Hey OK Akios, you're not allowed to advertise on this site, unless you become a site sponsor. Tommy Farmer is the sponsor of this particular forum (Distance Casting). For information on becoming a site sponsor and getting your own forum, contact sand flea (the site owner).

Welcome to P&S.

BHT


----------



## dudeondacouch (Apr 6, 2010)

AbuMike said:


> ...besides I don't see me or many other standing chest deep cranking Drum or Trout with the reel under water..

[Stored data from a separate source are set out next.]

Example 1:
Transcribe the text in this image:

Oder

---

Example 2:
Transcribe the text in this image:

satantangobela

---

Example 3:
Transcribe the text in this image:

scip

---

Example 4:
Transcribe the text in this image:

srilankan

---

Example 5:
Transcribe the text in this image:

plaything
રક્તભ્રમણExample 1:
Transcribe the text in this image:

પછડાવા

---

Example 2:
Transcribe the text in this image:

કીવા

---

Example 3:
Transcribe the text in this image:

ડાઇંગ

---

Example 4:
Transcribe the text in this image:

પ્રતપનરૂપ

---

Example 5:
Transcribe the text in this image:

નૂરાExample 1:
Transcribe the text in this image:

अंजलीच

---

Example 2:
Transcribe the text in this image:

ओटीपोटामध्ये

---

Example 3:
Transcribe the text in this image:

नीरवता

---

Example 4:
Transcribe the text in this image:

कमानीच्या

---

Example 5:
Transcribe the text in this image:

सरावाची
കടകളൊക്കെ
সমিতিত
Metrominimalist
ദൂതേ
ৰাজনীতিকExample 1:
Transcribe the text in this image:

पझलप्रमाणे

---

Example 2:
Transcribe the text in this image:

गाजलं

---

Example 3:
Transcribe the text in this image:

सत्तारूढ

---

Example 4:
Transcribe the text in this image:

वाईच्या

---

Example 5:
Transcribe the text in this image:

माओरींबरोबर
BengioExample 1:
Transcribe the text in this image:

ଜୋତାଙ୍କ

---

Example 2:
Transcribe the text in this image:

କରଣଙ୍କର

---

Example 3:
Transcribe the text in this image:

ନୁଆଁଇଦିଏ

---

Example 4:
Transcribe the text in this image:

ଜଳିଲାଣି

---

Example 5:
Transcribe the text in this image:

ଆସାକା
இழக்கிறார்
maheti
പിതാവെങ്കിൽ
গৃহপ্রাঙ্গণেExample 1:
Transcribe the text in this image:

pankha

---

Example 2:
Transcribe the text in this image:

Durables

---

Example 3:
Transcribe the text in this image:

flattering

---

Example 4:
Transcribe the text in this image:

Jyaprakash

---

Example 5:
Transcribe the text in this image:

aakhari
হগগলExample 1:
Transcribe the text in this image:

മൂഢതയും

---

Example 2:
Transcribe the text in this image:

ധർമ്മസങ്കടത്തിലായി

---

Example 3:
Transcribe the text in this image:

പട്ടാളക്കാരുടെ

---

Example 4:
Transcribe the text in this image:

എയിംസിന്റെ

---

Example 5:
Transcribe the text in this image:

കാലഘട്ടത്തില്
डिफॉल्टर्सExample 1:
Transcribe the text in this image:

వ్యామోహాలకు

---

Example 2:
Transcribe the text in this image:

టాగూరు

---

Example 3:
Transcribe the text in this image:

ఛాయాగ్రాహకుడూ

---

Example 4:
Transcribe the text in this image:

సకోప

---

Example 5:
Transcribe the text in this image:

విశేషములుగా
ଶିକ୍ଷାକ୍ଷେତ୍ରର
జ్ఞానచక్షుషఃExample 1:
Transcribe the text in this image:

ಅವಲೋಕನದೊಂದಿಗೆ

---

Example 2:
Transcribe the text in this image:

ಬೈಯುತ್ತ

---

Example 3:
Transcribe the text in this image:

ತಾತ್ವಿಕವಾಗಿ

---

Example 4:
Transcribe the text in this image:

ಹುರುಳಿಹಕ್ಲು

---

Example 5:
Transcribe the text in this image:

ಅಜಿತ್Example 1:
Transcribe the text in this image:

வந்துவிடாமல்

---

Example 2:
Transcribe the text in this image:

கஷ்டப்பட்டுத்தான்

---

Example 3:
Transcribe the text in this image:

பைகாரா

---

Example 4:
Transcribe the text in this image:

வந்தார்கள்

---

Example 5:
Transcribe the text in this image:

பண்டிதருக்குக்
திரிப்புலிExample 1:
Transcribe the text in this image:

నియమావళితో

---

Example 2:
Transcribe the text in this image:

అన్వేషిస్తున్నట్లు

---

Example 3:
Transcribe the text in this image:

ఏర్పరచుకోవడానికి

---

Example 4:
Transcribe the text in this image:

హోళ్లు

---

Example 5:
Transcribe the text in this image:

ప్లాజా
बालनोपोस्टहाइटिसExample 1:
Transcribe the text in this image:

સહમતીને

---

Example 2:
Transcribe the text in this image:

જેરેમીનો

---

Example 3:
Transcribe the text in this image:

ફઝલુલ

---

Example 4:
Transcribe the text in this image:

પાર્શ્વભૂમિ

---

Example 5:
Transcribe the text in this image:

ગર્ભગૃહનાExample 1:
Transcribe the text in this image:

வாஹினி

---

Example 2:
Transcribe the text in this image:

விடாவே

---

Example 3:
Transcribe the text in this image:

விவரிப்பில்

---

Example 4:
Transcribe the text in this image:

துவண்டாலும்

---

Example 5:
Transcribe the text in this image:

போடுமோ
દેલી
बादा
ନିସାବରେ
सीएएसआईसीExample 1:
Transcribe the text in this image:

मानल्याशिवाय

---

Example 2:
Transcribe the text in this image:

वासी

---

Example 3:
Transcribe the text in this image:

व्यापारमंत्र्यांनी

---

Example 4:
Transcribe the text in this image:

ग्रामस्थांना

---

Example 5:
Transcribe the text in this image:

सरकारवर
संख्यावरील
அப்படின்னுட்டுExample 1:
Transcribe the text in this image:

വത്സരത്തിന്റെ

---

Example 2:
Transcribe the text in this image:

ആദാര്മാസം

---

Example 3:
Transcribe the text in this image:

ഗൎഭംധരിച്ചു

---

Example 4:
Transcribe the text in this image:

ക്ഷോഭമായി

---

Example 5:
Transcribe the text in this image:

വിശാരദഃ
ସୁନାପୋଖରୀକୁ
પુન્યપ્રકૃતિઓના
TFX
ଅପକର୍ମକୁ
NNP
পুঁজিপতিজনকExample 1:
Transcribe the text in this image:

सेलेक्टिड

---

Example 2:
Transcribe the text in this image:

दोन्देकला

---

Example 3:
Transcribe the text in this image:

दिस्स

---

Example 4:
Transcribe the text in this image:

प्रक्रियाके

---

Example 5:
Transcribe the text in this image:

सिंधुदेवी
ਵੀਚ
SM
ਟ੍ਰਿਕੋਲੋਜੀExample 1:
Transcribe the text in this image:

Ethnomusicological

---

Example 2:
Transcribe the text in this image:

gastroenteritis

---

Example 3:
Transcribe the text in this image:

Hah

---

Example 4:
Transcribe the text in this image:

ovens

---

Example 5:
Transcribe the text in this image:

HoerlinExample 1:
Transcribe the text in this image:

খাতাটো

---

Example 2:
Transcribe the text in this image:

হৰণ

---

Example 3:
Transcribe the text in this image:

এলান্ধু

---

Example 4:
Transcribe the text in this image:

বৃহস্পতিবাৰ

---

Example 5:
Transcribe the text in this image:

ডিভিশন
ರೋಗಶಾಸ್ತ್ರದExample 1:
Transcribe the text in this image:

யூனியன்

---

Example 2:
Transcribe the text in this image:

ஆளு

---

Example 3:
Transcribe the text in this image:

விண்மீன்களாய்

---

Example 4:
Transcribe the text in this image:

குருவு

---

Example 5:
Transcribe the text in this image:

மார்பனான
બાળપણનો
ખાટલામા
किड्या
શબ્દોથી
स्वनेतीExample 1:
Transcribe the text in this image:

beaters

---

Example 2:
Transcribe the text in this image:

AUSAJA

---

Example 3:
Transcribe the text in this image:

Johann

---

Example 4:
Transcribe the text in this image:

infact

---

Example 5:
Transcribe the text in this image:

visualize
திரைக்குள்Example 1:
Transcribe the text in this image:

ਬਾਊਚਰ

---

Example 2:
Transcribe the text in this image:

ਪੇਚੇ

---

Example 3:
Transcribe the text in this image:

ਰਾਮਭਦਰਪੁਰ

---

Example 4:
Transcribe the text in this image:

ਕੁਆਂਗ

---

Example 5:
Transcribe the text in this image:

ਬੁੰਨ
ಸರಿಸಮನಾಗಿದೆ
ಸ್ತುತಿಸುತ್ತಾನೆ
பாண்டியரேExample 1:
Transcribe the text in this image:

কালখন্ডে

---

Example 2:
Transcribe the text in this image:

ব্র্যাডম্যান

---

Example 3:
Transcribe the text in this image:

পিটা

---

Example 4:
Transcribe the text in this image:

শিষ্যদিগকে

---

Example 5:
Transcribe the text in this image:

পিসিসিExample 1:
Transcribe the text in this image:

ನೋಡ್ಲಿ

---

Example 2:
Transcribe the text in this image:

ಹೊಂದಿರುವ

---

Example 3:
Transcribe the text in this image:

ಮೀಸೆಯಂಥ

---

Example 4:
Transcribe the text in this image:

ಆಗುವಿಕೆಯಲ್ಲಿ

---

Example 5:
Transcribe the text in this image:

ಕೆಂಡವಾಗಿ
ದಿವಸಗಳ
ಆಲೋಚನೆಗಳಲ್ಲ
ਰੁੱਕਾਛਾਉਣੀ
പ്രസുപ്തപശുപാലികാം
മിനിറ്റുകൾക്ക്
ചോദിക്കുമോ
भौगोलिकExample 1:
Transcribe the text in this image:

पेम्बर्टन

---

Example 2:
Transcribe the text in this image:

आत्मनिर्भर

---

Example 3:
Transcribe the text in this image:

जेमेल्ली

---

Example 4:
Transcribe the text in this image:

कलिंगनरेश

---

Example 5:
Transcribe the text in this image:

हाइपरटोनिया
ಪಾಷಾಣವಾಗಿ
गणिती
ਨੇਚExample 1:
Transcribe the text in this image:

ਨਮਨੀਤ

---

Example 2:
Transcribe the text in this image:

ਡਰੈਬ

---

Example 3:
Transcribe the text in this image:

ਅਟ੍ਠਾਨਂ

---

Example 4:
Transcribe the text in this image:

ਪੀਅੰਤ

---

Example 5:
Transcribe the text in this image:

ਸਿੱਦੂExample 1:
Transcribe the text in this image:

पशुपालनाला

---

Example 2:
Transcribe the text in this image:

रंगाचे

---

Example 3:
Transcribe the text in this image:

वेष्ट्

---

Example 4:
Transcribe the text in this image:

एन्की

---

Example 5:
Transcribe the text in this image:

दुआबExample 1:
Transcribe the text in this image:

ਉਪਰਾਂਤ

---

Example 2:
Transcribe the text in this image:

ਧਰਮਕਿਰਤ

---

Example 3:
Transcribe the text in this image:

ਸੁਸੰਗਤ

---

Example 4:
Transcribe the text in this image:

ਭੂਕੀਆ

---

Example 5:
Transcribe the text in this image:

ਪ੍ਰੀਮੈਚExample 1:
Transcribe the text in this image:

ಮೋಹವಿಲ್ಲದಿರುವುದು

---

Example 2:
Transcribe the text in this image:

Why not? It's a hoot.  :fishing:


----------



## SALTSHAKER (Dec 5, 2002)

got em


----------



## RocknReds (Jun 13, 2010)

The US importer received them last week. So get your orders into Tommy. They're a great reel.


----------



## roostertail (Jul 7, 2012)

Why don't we see more long distance spinners in the states with the wide shallow spool like this Akios has? Tommy when will you have them?


----------



## Tommy (Jan 24, 2001)

I've posted up on my forum down below. Next week i'll have the AK 90 and 100 in stock.

Tommy


----------



## anw0625 (Aug 7, 2008)

Any news on the AK 90 and 100?


----------



## bronzbck1 (Jun 13, 2007)

There is a new 80 too. It has an easier price tag


----------